AI, Manual Dexterity & Sign Language Captioning
- Tim Scannell
- Dec 20, 2025
- 2 min read
Status Update: 20 December 2025
Introduction
AI has transformed accessibility, particularly through audio and video captioning. Live captions are now common across meetings, broadcasts, and digital platforms. As a result, an important question is increasingly being asked:
If AI can caption speech, can it also detect sign language and generate captions from BSL into English?
As of 20 December 2025, progress exists — but the answer depends on how the technology is designed, what it is intended to do, and whether it accounts for a core feature of sign language: manual dexterity.
Why audio captions work so well
Audio captioning is considered a mature technology because spoken language is:
Linear and sequential
Based on a single data stream (sound)
Supported by very large, well-labelled datasets
AI systems can reliably:
Detect speech sounds
Match sound patterns to words
Output readable text
This is why speech-to-text captions are now widely trusted.

Why sign language captions are different
Sign languages such as BSL are:
Visual and three-dimensional
Spatial (meaning exists in space, not a line)
Grammatically expressed through hands, face, body, and timing
Structurally different from English
Capturing movement alone is not enough. Meaning comes from how movement is produced.

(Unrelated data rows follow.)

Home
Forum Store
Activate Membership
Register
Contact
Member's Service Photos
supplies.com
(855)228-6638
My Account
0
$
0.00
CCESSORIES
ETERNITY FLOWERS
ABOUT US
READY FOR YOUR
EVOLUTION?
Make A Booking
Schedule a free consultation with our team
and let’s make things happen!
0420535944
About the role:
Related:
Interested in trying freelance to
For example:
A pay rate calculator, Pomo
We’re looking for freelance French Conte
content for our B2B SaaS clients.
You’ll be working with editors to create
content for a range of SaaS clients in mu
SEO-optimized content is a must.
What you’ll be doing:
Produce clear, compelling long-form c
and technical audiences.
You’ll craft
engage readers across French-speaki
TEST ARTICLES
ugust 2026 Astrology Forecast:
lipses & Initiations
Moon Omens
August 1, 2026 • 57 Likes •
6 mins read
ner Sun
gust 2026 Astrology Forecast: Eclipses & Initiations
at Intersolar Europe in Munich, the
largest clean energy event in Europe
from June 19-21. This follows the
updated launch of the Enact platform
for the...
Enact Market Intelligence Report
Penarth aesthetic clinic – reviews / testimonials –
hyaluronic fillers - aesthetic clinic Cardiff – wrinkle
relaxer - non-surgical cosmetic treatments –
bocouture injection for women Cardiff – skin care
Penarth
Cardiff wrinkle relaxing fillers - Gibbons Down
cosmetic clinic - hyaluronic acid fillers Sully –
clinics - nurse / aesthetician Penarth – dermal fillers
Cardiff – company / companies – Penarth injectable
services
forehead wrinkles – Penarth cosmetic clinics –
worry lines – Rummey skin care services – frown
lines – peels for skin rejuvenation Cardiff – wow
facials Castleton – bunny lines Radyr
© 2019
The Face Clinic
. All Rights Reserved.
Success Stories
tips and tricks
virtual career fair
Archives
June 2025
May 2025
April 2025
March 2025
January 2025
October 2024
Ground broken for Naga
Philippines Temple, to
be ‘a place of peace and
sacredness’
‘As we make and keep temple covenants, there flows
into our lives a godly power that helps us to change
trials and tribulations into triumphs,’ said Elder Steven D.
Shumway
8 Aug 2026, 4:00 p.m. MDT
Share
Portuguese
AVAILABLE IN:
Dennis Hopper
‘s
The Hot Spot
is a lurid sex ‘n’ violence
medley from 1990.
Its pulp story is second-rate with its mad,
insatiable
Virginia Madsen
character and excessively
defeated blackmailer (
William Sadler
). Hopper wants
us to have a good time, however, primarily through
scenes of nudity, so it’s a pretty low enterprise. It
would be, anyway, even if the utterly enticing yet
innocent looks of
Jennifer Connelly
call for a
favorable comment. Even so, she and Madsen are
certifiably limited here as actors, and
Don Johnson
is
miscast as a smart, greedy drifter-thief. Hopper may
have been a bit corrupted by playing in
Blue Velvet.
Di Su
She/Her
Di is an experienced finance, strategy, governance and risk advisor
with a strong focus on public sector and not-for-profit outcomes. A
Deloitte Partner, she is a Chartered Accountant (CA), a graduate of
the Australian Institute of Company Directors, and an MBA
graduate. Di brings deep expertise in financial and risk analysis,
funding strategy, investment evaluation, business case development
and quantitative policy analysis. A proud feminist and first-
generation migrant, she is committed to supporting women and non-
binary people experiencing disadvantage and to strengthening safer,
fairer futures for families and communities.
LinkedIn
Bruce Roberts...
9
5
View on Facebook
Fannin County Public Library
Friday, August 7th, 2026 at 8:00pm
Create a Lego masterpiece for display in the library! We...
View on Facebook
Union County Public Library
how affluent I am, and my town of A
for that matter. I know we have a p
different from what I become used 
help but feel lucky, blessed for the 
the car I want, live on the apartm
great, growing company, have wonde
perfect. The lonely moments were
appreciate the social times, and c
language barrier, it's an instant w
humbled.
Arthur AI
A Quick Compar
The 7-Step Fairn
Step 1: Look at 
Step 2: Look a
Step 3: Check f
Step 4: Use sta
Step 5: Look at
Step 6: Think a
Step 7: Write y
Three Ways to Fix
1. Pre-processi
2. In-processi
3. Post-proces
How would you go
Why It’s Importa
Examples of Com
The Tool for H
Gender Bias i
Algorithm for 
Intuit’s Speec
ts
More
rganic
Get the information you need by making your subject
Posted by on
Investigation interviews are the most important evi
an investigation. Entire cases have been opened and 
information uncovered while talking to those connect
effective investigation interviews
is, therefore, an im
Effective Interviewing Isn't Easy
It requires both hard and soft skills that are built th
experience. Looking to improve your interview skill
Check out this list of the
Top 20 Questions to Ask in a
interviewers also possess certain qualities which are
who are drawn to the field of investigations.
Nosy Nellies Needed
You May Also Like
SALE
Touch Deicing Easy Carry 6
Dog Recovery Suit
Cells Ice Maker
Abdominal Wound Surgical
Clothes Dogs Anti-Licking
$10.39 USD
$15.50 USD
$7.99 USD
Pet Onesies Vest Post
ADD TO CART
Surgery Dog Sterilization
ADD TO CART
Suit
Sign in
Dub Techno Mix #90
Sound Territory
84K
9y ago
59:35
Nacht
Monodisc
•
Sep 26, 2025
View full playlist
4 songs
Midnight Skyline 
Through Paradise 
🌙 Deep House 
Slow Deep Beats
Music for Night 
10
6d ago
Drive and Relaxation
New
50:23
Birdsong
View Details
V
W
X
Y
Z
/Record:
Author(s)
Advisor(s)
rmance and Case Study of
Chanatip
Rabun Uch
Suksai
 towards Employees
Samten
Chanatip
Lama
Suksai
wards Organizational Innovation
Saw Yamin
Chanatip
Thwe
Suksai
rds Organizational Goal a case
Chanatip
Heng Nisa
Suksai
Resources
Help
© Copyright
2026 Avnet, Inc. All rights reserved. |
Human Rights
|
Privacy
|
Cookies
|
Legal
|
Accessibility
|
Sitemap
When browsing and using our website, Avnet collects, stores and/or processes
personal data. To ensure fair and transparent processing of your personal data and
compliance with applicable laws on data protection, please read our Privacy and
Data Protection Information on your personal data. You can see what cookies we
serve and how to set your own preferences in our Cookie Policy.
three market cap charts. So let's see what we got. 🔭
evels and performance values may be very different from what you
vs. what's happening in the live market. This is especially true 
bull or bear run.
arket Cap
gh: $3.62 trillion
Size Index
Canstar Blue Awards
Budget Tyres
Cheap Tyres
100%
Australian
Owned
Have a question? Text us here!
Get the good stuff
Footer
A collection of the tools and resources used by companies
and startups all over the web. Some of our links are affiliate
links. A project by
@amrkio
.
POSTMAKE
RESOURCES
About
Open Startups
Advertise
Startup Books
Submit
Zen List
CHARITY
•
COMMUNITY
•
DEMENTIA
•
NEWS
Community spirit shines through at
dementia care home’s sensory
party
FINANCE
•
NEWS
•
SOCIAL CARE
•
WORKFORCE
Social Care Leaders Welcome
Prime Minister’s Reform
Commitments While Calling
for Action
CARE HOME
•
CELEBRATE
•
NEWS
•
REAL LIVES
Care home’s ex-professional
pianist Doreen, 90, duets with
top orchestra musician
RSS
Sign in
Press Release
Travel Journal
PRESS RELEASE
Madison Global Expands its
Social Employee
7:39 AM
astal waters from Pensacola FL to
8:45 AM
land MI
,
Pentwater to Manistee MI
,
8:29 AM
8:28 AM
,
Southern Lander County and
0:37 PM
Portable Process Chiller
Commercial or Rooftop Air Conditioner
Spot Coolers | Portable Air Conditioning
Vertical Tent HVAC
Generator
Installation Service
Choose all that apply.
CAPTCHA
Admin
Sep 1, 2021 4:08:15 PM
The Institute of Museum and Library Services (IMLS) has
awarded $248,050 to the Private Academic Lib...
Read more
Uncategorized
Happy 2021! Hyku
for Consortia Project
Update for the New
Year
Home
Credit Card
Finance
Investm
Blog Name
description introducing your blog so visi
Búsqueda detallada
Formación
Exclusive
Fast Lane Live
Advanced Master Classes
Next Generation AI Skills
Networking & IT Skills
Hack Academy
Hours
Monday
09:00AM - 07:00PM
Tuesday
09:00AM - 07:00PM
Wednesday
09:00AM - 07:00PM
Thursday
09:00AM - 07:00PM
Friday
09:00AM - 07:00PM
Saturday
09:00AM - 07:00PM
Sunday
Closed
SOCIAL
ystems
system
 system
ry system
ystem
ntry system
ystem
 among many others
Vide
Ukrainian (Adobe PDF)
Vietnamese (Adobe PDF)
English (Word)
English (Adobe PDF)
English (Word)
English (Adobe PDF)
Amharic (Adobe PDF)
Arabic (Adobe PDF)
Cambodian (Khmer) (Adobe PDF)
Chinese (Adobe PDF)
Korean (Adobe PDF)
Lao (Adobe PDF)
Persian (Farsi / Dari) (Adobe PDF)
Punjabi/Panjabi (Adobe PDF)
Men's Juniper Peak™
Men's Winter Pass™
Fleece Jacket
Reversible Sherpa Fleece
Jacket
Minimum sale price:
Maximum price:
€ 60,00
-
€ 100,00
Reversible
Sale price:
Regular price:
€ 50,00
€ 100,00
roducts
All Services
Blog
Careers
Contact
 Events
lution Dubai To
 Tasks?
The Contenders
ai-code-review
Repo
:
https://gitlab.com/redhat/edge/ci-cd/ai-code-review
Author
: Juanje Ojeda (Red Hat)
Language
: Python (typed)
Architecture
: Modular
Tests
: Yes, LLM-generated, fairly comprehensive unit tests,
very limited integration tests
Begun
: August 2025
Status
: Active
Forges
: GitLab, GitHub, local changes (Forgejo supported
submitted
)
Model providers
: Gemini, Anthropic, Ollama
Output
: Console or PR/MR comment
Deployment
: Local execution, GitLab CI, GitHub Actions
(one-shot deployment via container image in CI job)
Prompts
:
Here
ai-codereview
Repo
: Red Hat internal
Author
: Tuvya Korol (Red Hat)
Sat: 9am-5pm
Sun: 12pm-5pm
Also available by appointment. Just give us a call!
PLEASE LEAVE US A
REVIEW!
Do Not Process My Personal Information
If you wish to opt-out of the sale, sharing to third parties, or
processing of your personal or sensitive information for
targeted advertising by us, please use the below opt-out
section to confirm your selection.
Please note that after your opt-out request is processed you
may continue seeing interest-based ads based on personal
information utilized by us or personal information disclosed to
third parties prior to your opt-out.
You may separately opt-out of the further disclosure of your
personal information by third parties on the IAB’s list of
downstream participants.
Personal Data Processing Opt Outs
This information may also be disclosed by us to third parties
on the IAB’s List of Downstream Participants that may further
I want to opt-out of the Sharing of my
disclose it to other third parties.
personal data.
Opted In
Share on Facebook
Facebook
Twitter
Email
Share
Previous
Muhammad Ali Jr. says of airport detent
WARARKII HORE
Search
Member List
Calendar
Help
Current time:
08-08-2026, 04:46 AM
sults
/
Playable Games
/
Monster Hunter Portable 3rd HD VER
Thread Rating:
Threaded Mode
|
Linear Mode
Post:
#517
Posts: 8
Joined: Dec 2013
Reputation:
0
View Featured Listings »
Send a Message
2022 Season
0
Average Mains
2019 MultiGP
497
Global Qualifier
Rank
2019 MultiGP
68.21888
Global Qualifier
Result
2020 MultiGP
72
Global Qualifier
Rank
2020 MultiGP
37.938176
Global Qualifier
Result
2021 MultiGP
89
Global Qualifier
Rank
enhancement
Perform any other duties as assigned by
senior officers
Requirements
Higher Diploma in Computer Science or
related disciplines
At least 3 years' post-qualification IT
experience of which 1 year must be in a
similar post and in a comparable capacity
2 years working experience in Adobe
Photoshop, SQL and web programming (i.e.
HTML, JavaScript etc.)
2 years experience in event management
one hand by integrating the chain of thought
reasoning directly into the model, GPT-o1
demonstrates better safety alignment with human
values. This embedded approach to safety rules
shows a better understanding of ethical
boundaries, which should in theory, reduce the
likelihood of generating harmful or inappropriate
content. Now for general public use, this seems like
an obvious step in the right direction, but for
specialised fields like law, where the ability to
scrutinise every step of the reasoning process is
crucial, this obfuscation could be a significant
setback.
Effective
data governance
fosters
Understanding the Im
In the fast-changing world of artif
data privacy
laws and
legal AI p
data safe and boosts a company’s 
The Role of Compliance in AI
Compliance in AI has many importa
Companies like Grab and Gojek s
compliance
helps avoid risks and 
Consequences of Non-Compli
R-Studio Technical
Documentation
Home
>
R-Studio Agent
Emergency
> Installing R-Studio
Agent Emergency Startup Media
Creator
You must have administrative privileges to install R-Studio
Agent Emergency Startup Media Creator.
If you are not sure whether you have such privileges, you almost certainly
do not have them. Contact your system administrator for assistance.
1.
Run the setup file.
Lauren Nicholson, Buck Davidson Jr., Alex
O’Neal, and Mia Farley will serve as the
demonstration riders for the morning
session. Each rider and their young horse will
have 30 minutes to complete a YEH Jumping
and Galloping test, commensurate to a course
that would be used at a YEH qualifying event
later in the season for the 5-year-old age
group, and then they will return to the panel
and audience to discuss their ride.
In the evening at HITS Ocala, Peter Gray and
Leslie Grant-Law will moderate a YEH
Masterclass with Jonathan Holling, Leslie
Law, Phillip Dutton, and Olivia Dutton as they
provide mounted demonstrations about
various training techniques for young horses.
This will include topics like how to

Manual dexterity: the critical factor
Manual dexterity refers to the precise, continuous control of:
Handshapes
Finger articulation
Wrist and arm movement
Speed and rhythm
Smooth transitions between signs
In BSL, even small changes in dexterity can:
Change meaning
Disrupt grammar
Reduce clarity
For AI, modelling this level of dexterity — continuously and naturally — remains extremely challenging.
Two AI approaches (often confused)
Name A: Accessibility delivery systems
These systems focus on access, not translation. They:
Present text, audio, and sign video together
Improve accessibility through parallel formats
Do not need to linguistically understand sign language
They are:
✔ Actively used
✔ Suitable for public information
✔ Low risk when used transparently
Some implementations may include generated sign visuals. Where this happens, movement may sometimes appear jerky, segmented, or less fluid, reflecting current technical limits in modelling manual dexterity — not intent.
Name B: Sign language recognition & translation systems
These systems aim to:
Watch a person signing
Detect sign language features
Convert sign language into text or speech
They are:
⚠ In research or pilot stages
⚠ Often limited in vocabulary
⚠ Sensitive to signing style, speed, and context
⚠ Highly dependent on high-quality sign language data
As of late 2025, they are not yet universal or fully reliable without human validation.
What works best today
The most reliable approach remains human-in-the-loop:
Humans define meaning
AI supports formatting, timing, and distribution
Accuracy is prioritised over automation
This approach respects language, culture, and trust.

Conclusion
AI is already improving accessibility in meaningful ways. However, audio captioning and sign language translation are fundamentally different challenges.
As of 20 December 2025, responsible use means:
Using AI to support access
Preserving manual dexterity through human expertise
Being transparent about technical limits
Keeping humans accountable for meaning
The future of AI and sign language accessibility works best when it is ethical, Deaf-informed, and carefully deployed.